Nevertheless, just like in the U.S. last fall, an unexpected scenario could very well play out, all the more since Macron’s recently provoked outrage over remarks calling France’s colonial history in Algeria a ‘crime against humanity’. At the same time, a wave of riots in impoverished suburbs erupted ten days ago in reaction to a police brutality incident (all so similar to the events of Ferguson, Baltimore or Charlotte) – helping Le Pen’s numbers.

And here is where the subtleties start: Fillon had been frontrunner for a reason. He appeals to the large non-Parisian population of France, still primarily Christian and socially conservative. If deprived of the possibility to pick him in a second round, more than expected of these voters might choose Le Pen, who could be seen as closer to conservative, provincial values.

In essence, at a time of heightened anxiety, trauma from terrorism and the perceived spreading radical Islam, Le Pen is offering a nationalist message that has chances to prove more in tune with the times. Macron speaks of digitalizing the economy and making labors laws less rigid, without addressing what many believe is the most important matter within the European Union: immigration.

In a run-off, polls predict 58% of the vote going to Macron and 42% to Le Pen, with a rapidly narrowing gap (Macron polled at 66% in early February). Hence, solely 8% of voters will decide France’s fate. And these statistics assume both that polls are reliable and that there are no ‘closet’ Le Pen voters (a bold assumption).
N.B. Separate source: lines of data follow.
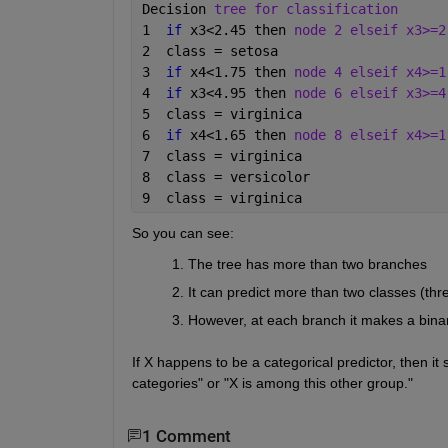
Decision 
tree for classification
1  
if 
x3<2.45 then 
node 2 elseif x3>=2
2  class = setosa
3  
if 
x4<1.75 then 
node 4 elseif x4>=1
4  
if 
x3<4.95 then 
node 6 elseif x3>=4
5  class = virginica
6  
if 
x4<1.65 then 
node 8 elseif x4>=1
7  class = virginica
8  class = versicolor
9  class = virginica
So you can see:
The tree has more than two branches
It can predict more than two classes (thre
However, at each branch it makes a bina
If X happens to be a categorical predictor, then it 
categories" or "X is among this other group."
1 Comment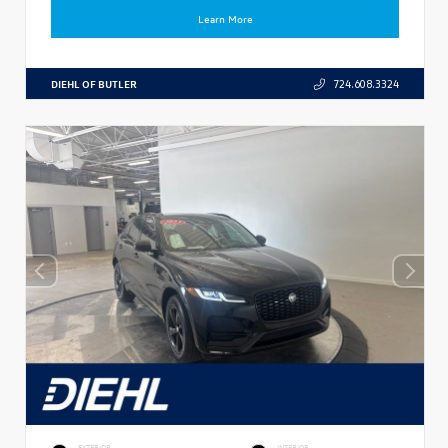
Learn More
DIEHL OF BUTLER
724.608.3324
EXTERIOR
INTERIOR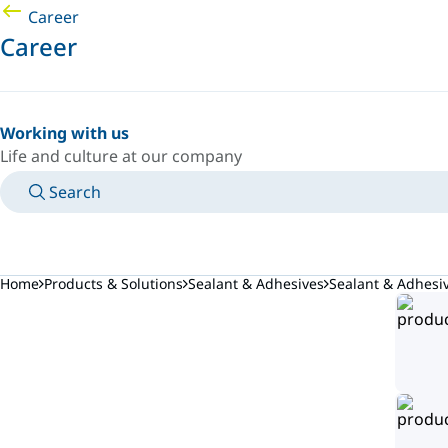
Career
Career
Working with us
Life and culture at our company
Search
MANUALS
MEET AN EXPERT
COUNTRY/LANGUAGE
AFRICA/EN
LOGIN TO YOUR PERSONAL SPACE
Home
Products & Solutions
Sealant & Adhesives
Sealant & Adhes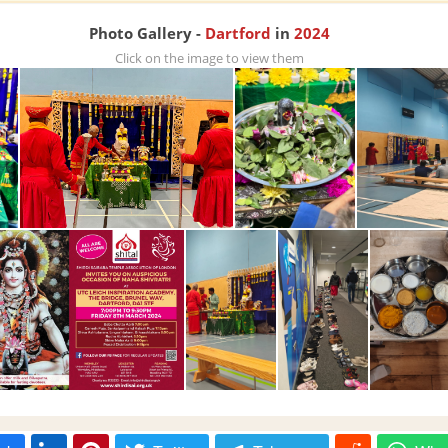
Photo Gallery -
Dartford
in
2024
Click on the image to view them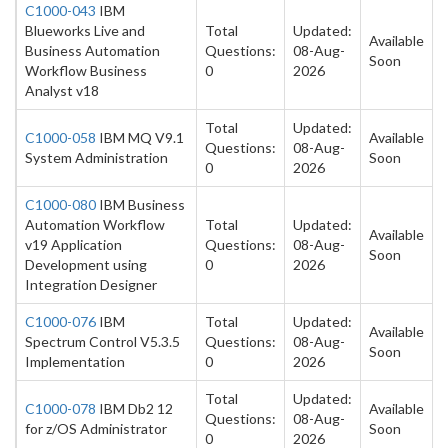
C1000-043
IBM
Blueworks Live and
Total
Updated:
Available
Business Automation
Questions:
08-Aug-
Soon
Workflow Business
0
2026
Analyst v18
Total
Updated:
C1000-058
IBM MQ V9.1
Available
Questions:
08-Aug-
System Administration
Soon
0
2026
C1000-080
IBM Business
Automation Workflow
Total
Updated:
Available
v19 Application
Questions:
08-Aug-
Soon
Development using
0
2026
Integration Designer
C1000-076
IBM
Total
Updated:
Available
Spectrum Control V5.3.5
Questions:
08-Aug-
Soon
Implementation
0
2026
Total
Updated:
C1000-078
IBM Db2 12
Available
Questions:
08-Aug-
for z/OS Administrator
Soon
0
2026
Just like with Brexit, country after country, the same scenario seems to play out in Western democracies. Job losses in traditional industries lead to widespread discontent, social unrest and anti-system candidates who win, while a large part of the electorate is unaware of their real appeal –and left dumbfounded. The French election is following the pattern. Will the outcome too? Too early to say, but it is a real possibility, and it has not been taken seriously enough.